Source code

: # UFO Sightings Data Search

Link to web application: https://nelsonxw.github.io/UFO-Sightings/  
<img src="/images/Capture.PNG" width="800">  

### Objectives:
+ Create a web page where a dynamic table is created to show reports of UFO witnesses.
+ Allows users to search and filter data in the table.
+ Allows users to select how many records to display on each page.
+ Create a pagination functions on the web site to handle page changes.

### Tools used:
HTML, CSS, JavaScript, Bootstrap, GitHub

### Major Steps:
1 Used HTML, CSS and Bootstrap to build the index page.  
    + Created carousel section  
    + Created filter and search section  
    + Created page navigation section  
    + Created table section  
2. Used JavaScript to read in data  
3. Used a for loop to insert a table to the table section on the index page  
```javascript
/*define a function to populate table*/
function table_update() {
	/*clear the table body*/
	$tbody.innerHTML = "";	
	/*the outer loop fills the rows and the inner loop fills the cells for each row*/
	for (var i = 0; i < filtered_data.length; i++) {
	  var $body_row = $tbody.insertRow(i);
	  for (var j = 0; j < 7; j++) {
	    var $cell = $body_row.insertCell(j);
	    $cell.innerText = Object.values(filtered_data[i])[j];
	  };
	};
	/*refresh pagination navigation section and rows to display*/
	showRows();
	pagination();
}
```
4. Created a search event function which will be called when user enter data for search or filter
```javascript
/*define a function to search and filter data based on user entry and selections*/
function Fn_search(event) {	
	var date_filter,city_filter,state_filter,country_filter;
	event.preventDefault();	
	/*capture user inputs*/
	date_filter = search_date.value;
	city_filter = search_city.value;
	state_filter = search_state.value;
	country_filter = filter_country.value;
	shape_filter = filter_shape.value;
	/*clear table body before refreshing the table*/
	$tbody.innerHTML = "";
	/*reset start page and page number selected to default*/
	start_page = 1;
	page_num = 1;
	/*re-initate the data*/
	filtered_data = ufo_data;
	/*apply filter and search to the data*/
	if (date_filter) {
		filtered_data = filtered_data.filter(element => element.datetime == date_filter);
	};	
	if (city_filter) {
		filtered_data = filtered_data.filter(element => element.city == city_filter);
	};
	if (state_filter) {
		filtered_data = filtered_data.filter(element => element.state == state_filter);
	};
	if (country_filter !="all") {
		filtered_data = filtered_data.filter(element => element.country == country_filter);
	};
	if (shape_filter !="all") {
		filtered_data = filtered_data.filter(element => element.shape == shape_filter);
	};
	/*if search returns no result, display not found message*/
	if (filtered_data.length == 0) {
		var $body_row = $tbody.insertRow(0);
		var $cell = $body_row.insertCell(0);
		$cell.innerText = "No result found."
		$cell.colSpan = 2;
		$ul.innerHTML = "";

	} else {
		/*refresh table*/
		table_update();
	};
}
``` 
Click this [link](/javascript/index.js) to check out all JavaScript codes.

★ ★ ★ ★ ★

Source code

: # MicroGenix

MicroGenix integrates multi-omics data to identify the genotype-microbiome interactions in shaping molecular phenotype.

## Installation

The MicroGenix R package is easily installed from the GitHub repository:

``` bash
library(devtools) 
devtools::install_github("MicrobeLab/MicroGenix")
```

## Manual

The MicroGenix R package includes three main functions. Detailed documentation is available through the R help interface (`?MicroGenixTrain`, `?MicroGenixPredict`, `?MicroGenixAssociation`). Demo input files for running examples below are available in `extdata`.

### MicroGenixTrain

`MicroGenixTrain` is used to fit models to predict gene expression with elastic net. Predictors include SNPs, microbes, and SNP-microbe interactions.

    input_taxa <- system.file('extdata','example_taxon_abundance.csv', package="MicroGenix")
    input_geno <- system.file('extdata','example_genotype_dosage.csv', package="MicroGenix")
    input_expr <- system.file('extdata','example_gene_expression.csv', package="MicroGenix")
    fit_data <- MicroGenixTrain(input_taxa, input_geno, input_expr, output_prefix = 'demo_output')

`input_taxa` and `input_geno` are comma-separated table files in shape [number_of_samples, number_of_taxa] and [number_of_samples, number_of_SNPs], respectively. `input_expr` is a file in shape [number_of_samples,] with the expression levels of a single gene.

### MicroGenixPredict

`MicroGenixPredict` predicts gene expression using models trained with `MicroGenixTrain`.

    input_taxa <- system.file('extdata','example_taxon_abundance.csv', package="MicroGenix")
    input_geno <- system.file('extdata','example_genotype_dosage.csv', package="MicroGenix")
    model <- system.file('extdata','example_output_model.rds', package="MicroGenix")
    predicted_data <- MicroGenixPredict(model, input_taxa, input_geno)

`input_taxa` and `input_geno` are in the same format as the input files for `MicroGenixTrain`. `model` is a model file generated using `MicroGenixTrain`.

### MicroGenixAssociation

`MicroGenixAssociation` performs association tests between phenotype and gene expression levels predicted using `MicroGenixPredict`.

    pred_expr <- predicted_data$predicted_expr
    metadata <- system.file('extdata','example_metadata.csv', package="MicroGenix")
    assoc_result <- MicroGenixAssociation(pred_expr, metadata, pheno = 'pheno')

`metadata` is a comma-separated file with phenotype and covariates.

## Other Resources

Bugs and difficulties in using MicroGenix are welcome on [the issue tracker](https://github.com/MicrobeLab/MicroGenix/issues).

★ ★ ★ ★ ★

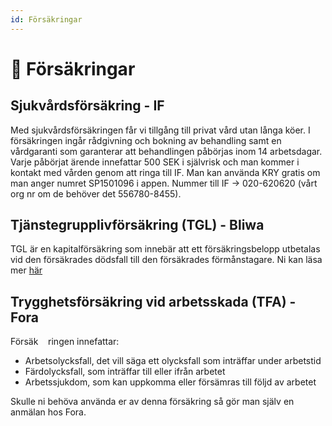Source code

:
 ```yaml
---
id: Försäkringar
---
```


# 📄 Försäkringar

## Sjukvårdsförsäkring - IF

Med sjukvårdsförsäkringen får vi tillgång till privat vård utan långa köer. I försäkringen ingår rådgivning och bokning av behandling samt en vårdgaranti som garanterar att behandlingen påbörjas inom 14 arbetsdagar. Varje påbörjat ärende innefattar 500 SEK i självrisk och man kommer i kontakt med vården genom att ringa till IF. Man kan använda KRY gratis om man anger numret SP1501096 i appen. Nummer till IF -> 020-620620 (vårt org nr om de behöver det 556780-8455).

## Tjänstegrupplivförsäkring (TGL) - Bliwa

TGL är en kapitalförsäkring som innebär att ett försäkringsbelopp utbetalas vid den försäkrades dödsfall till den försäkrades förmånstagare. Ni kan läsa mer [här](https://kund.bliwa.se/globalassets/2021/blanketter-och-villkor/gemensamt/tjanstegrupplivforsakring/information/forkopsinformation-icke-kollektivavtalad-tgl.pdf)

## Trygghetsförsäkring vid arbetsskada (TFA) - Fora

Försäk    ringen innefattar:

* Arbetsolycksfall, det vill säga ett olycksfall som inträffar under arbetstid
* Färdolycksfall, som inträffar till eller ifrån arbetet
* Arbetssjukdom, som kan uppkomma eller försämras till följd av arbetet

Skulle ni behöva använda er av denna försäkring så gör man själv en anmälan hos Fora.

★ ★ ★ ★ ★

(Exercise):
Extract each line from the listing that holds the word "files".

(Written solution):
The MicroGenix R package includes three main functions. Detailed documentation is available through the R help interface (`?MicroGenixTrain`, `?MicroGenixPredict`, `?MicroGenixAssociation`). Demo input files for running examples below are available in `extdata`.
`input_taxa` and `input_geno` are comma-separated table files in shape [number_of_samples, number_of_taxa] and [number_of_samples, number_of_SNPs], respectively. `input_expr` is a file in shape [number_of_samples,] with the expression levels of a single gene.
`input_taxa` and `input_geno` are in the same format as the input files for `MicroGenixTrain`. `model` is a model file generated using `MicroGenixTrain`.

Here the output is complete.